### TEXTO PARA LEER ###

Gentes de Guadalajara, la singular, dinámica y creativa asociación, rabiosamente guadalajareñista, que con tanto “sigilo y estilo” hace realidad el Tenorio Mendocino cada año desde hace muchos, va a conmemorar en este otoño de 2015 el 25 aniversario de la salida a la calle de su extraordinaria propuesta teatral itinerante con el texto del Don Juan, de Zorrilla, por algunos de los principales edificios histórico-artísticos de la ciudad, gran parte de ellos vinculados a la familia Mendoza, de ahí su nombre. En realidad fue el 31 de octubre de 1992 cuando se convocó abiertamente a los espectadores a asistir a la primera función pública del Tenorio, por lo que este año se conmemoraría su 24 aniversario, pero Gentes de Guadalajara considera que fue un año antes cuando nació el Mendocino, al representarse ya en 1991 algunas de sus escenas en distintos lugares, aunque sin citarse aún con el público. Incluso en 1990, también se representaron algunas escenas del Tenorio en el claustro/patio del antiguo Convento de la Piedad/IES “Liceo Caracense”, el “viejo Brianda”, como es y nos gusta a muchos llamarle. Por otra parte, es sabido que, desde 1984, entonces a puerta cerrada y por iniciativa de la Asociación de Amigos de la Capa, se venían escenificando en los bajos del restaurante El Ventorrero, en el transcurso de las veladas que ellos llamaban “Cenas de Ánimas con Don Juan”, en las vísperas de los Fieles Difuntos, varias secuencias del Tenorio que, años después, dintel afuera ya del viejo mesón castellano, terminaría adoptando el apellido de Mendocino cuando salió a la calle y buscó la complicidad de las más viejas y venerables piedras de la ciudad. Y, por supuesto, del público, de toda edad y condición.

O sea que se pueden y se van a conmemorar más de 25 años de Tenorio en Guadalajara, que podrían ser hasta siglos si, como acertadamente apuntó José González Vegas, el actual presidente de Gentes de Guadalajara, en la presentación del programa de actividades de este 25 aniversario del Mendocino, queremos relacionar el texto del Don Juan, de Zorrilla, con el mercedario Fray Gabriel Téllez, Tirso de Molina, que profesó en el guadalajareño Convento de la Merced y fue autor del drama “El burlador de Sevilla (y convidado de piedra)”, la primera obra en la que aparece el mito de Don Juan en la literatura española y que fue escrita en el siglo XVI, tiempo en el que el autor vallisoletano sitúa la acción de su Tenorio.

###

■ TAREA PLANTEADA ■
Enumera todos los años que aparecen escritos con cifras en el texto sobre el Tenorio Mendocino. Los registros siguientes son un material independiente del texto.

### DATOS GUARDADOS ###

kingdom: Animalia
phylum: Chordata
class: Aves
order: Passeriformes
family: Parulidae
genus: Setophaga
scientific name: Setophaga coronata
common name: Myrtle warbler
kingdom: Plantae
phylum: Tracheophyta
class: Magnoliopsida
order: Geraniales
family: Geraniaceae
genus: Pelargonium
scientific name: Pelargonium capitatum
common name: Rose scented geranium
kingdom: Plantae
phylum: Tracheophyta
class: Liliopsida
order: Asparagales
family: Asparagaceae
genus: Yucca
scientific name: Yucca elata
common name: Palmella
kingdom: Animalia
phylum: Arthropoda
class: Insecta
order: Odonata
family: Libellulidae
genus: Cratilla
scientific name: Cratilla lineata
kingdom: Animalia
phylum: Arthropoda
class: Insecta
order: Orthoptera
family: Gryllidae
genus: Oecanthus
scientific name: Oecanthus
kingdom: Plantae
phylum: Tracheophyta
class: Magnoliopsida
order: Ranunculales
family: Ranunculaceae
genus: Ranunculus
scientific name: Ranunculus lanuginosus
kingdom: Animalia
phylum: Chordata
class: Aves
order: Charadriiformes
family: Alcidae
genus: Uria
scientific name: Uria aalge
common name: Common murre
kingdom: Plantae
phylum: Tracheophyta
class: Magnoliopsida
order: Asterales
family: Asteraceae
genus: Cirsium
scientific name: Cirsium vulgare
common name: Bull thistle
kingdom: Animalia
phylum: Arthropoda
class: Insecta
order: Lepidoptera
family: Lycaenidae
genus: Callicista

###

■ RESULTADO FINAL ■
2015, 1992, 1991, 1990, 1984